Reforms to Controversial Laws Will Make or Break The Country’s Accession to the European Union

Colin Leigh Peters
Feb 01, 2008

It has been just over a year since the murder of award winning Turkish journalist Hrant Dink, and the Turkish government is still stuttering over reforms to controversial laws that limit freedom of speech in the country. Their indecision is understandable: The implications of the failure to do so will be make-or-break for Turkey’s accession to the European Union.

Last year, the Vienna based International Press Institute honoured Dink as their World Press Freedom Hero 2007. The award was handed to his widow, Rakel, at a ceremony held at the Austrian Chancellery on Dec. 10, as a "tribute to his bravery, but also an acknowledgement of his significant contribution to freedom of expression and press freedom in Turkey," according to Johann P. Fritz, then director of the press freedom watchdog.

Dink, of Turkish-Armenian descent, had long been a commentator on the ethnic friction that still exists between members of the Turkish and Armenian communities. Always an advocate of reconciliation, he had received several death threats from extremists thanks to his work. But an article he wrote in 2004 concerning the massacres of 1914-1917 brought him into direct conflict with the Turkish authorities. The government’s unwillingness to accept responsibility for the events of that earlier era is well documented, and Dink’s criticism led to charges of his breaching the now infamous Article 301 of the Criminal Code, which makes insults to ‘Turkishness’ illegal.

Ultimately found guilty and given a six month suspended sentence, Dink received growing threats, until on Jan. 19, 2007, he was shot twice in the neck in the street outside his workplace, and died at the scene. The killer was later identified as Ogün Samast, a teenage Turkish nationalist.

The reaction to Dink’s murder was immediate and moving, with over 100,000 mourners marching through the streets at his funeral chanting "We are all Armenians," and "We are all Hrant Dink."

Criticism of Article 301 intenisified in the wake of his death. However, many questions were left unanswered. Had the high profile trial of Dink singled him out as a target? Had his conviction given his murderer a sense of justification? Or perhaps inspiration? The human rights issues that were proving a stumbling block to Turkey’s EU accession were now laid bare for the world to see. Both Pr ime Minister Recep Tayyip Erdogan and now-President Abdullah Gül came out in favour of reform. Changes were touted as about to occur within a few weeks. However that was a year ago and, as yet, nothing has happened.

Censorship has a long history in Turkey, and Article 301 is by no means the only law that seems draconian by current standards. In March of last year, for example, YouTube was banned throughout Turkey for two days for comments about the President made in a video clip. In another example, in 2005, 20 people were fined for using the letters ‘W’ and ‘Q’ in Kurdish New Year celebrations: these letters are banned, as they appear in the Kurdish alphabet but not in the Turkish.
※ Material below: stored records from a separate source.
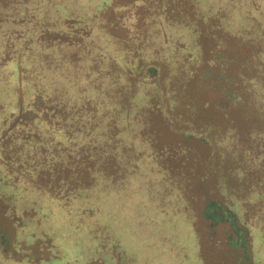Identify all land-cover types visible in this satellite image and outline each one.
Here are the masks:
<instances>
[{"label":"rangeland","instance_id":"1","mask_svg":"<svg viewBox=\"0 0 264 264\" xmlns=\"http://www.w3.org/2000/svg\"><path fill=\"white\" fill-rule=\"evenodd\" d=\"M13 2L0 134L46 150L0 149V264H264V0ZM41 157L49 189L10 171Z\"/></svg>","mask_w":264,"mask_h":264},{"label":"trees","instance_id":"2","mask_svg":"<svg viewBox=\"0 0 264 264\" xmlns=\"http://www.w3.org/2000/svg\"><path fill=\"white\" fill-rule=\"evenodd\" d=\"M13 1H14L13 2L14 5L17 4L16 6L20 7V8H18V13H19L20 16H23L25 13H28L29 15L35 13L36 15H39V14H41L43 12L42 8H41V0H17V1L13 0ZM3 9H4L5 12L11 10L10 8H7V7H3ZM74 19H75V17H74ZM32 22H33V20H32ZM18 28H20L19 30H21V34H23V35H25V37H27L26 32L23 29V28H26V27L19 26ZM19 30H17V32ZM36 44L41 46L43 49H46V50H50L51 47L52 48H57L56 46H51L50 44H48V45L43 44V42H41V41H36ZM45 46H47V47H45ZM4 55L2 57H0V68H2L4 65H6L7 59H4ZM52 56H54V55H51L50 59H52ZM43 67H44V69L48 68L46 65H44V66H41V70H42ZM55 69L56 70L58 69V65L57 64H55ZM5 72H6L5 70H1L0 69V75L5 74ZM148 74L154 75L155 74L154 69L150 67L148 69ZM39 75H42V73L38 72L37 70H34V73H29V76L30 77L32 76V79H35V80L39 79L38 78ZM43 83H44L43 80L39 79L38 83H35V85L38 86V85H41ZM72 83L74 84L75 82H72ZM56 89H57V86H53L52 89H51L52 92L51 91L50 92L53 93V94H58L59 90L56 91ZM39 94H41V93L39 92ZM41 95H38V94L36 95L35 103L32 105L30 112L31 113L32 112L38 113L39 111L36 110L35 107H36V105H38V107H40L39 103L44 100L47 103H44L45 106L43 107V110L40 108V111L41 112L44 111L43 113L47 112V115L54 114L55 113V112L53 113L54 109L53 108L51 109L50 106H51L53 101L55 102V100H49V98L48 99H43L44 94H41ZM10 112L11 111H9V113ZM25 115L26 114H24V113L16 114V116H14L13 118L10 119V122L8 124H7V121L5 123L1 122V125L4 127V132H1V134H0V149H2V151H3V155L1 154V156L4 159L8 160L9 162L11 160V159L9 160V157L13 158L12 157L13 155H10V156L9 155H5L4 152H8V151H4V147L6 146V144L8 146H11L12 143L15 142L16 138L18 140L20 139L22 142H31L32 139H37V140H35L37 142V145H36L35 149L33 148L34 150L31 153L32 155H37V156L41 155L46 150L45 144H43L44 140L41 137V135L36 134V133L35 134H31L32 132L29 133L28 131L25 132V131H23L24 129H22V132L19 131V133H17L18 136H17V134H14L16 132V131L14 132V130L17 127H20V129L28 127V122H27L28 120L26 121L27 118H25ZM3 127H2V129H3ZM14 135H15V137H14ZM17 144H16V146H18V147L21 146L22 147V145H19L20 143H17ZM8 154H9V152H8ZM50 154H52V153L50 152ZM15 164H16V166H14ZM11 166H12V169L10 171H11L12 174H15L14 177L17 176V178L21 174L29 172L28 170H33L32 177H30V179H29L31 184L33 185V187H36V188H40L41 187V188H44V189H49L50 185H48L46 181H50V180L54 181V180H56L55 179L56 177H54V176L57 173V169L61 168V166H65V164L62 163V161H58V160L52 161V162L49 161V160H46V159L44 160L41 157L39 159L36 158L33 161H31V162H27L26 161L25 165H24V161L23 162H18V161H14L13 160V163H11ZM29 167H31V169ZM85 169L88 170L89 176H90V170H94V169H90V166H88V165L85 167ZM95 172H102V171L95 169ZM58 180L61 181L63 179L59 178ZM43 182L46 183V185H44ZM57 191H59V190L57 189Z\"/></svg>","mask_w":264,"mask_h":264}]
</instances>
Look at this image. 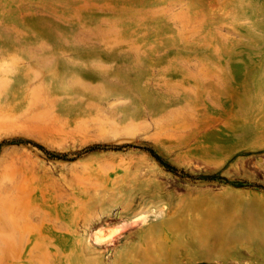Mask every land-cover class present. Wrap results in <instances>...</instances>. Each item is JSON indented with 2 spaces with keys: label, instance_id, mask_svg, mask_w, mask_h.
Segmentation results:
<instances>
[{
  "label": "rangeland",
  "instance_id": "obj_1",
  "mask_svg": "<svg viewBox=\"0 0 264 264\" xmlns=\"http://www.w3.org/2000/svg\"><path fill=\"white\" fill-rule=\"evenodd\" d=\"M0 264H264V0H0Z\"/></svg>",
  "mask_w": 264,
  "mask_h": 264
},
{
  "label": "bare ground",
  "instance_id": "obj_2",
  "mask_svg": "<svg viewBox=\"0 0 264 264\" xmlns=\"http://www.w3.org/2000/svg\"><path fill=\"white\" fill-rule=\"evenodd\" d=\"M103 240V238L99 235V234H96L95 235V237H94V241L95 242H98V241H102ZM146 247V246H145ZM147 248V247H146ZM145 251V250H144ZM192 251V250H191ZM189 253V252H188ZM196 254H198L197 256H198V260H207V259H209L210 257H212V253H210V252H202V251H200V250H198V249H196ZM190 255V254H189ZM191 256V255H190ZM188 258V257H187ZM193 258H194V256H193ZM190 259H192V257H190ZM187 261V260H186ZM185 261V262H186ZM197 261V260H196ZM196 261H194V262H196ZM219 262V261H218ZM188 263H191V262H188Z\"/></svg>",
  "mask_w": 264,
  "mask_h": 264
}]
</instances>
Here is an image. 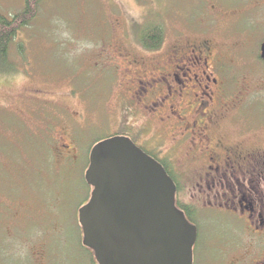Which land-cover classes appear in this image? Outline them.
Segmentation results:
<instances>
[{
	"label": "rangeland",
	"instance_id": "rangeland-1",
	"mask_svg": "<svg viewBox=\"0 0 264 264\" xmlns=\"http://www.w3.org/2000/svg\"><path fill=\"white\" fill-rule=\"evenodd\" d=\"M26 1L0 0V15L21 12ZM260 2L41 0L11 49L18 72L0 75V264H35L42 256L46 264H95L78 220L92 192L85 181L91 149L121 131L120 97L139 94L126 77L144 80L151 62L183 39L234 46L223 81L250 94L232 113L226 135L264 149V10H246ZM220 11L235 14L223 20ZM149 24L164 32L155 51L140 42L139 31ZM61 153L74 159L63 161ZM196 216L194 264H223L217 247L223 240L239 243L238 224L207 208Z\"/></svg>",
	"mask_w": 264,
	"mask_h": 264
},
{
	"label": "flooded vegetation",
	"instance_id": "flooded-vegetation-1",
	"mask_svg": "<svg viewBox=\"0 0 264 264\" xmlns=\"http://www.w3.org/2000/svg\"><path fill=\"white\" fill-rule=\"evenodd\" d=\"M251 9L264 10V0L246 10ZM229 13L220 11L216 17L227 20L235 14ZM186 40L152 61L150 70L143 72L144 80L125 76L140 91L131 99L126 92L120 97L121 131L107 138L129 139L163 167L176 187V207L191 224L206 208L238 224L239 243L223 240L217 247L223 264H264V149L248 146L245 137L233 142L225 130L250 94L244 95L248 89L239 88L238 82L223 81L232 67L230 57H236L234 46H218L210 37ZM262 44L259 61L264 63ZM60 155L63 161L74 159L72 154ZM46 261L42 256L33 262Z\"/></svg>",
	"mask_w": 264,
	"mask_h": 264
},
{
	"label": "water",
	"instance_id": "water-1",
	"mask_svg": "<svg viewBox=\"0 0 264 264\" xmlns=\"http://www.w3.org/2000/svg\"><path fill=\"white\" fill-rule=\"evenodd\" d=\"M85 181L92 192L78 218L97 264H193L197 230L176 207L173 181L129 139L97 143Z\"/></svg>",
	"mask_w": 264,
	"mask_h": 264
},
{
	"label": "trees",
	"instance_id": "trees-1",
	"mask_svg": "<svg viewBox=\"0 0 264 264\" xmlns=\"http://www.w3.org/2000/svg\"><path fill=\"white\" fill-rule=\"evenodd\" d=\"M40 3L41 0H27L21 12L8 17L0 15V75L9 76L18 72V66L11 58V49L17 42L19 34L36 19ZM139 37L141 44L146 49L155 51L163 44L164 32L160 26L149 24L139 31ZM17 49L22 57L24 48L20 45ZM102 140L97 141L95 144ZM87 250L94 255L91 250Z\"/></svg>",
	"mask_w": 264,
	"mask_h": 264
}]
</instances>
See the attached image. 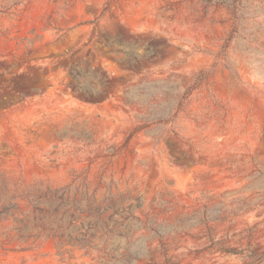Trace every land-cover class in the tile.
<instances>
[{"label":"rangeland","instance_id":"rangeland-1","mask_svg":"<svg viewBox=\"0 0 264 264\" xmlns=\"http://www.w3.org/2000/svg\"><path fill=\"white\" fill-rule=\"evenodd\" d=\"M68 184L112 244L0 264H264V0H0V207Z\"/></svg>","mask_w":264,"mask_h":264},{"label":"trees","instance_id":"trees-1","mask_svg":"<svg viewBox=\"0 0 264 264\" xmlns=\"http://www.w3.org/2000/svg\"><path fill=\"white\" fill-rule=\"evenodd\" d=\"M22 201L29 210L19 217L14 212L19 211ZM111 207L97 203L84 185L68 184L44 190L26 187L17 189L1 203L0 216L14 222L12 228L19 241L51 238L57 248L76 246L97 251L115 232L111 224L113 214L107 215Z\"/></svg>","mask_w":264,"mask_h":264}]
</instances>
Only this month (Jan), another journalist faced a possible prison sentence for an article that breaches Law 5816, "insulting the memory of Atatürk".

Turkey’s slow progress on resolving such issues has already resulted in the freezing of the accession process to the EU. At the beginning of this month, comments made by the Turkish Justice Minister Mehmet Ali Sahin stated that a reform package to article 301 would reach the floor of the Turkish parliament by the second week of January. Erdogan refuted this the following day, stating that the draft reforms had not been finalised. Press reports suggested that any problems in the draft would be ironed out in time to present it to Parliament in the week prior to the first anniversary of Dink’s murder. The anniversary came and went, however, and no reform package appeared.

Now those in favour of reform fear that the very carrot used to encourage change, i.e., the resumption of the EU accession process, is proving to be a rod ‘cut to beat oneself’: The opposition to EU membership inside the Turkish Nationalist Action Party, who since July 2007 have 71 seats in Parliament, is no secret. Using their influence to water down the draft reforms to Article 301 and related measured, or to block reform altogether, could well ensure that Turkey retains its full independence.

The price for this independence, however, is the loss of the fundamental right to freedom of speech, and a continuing climate of fear for those who, like Dink, are brave enough to speak out.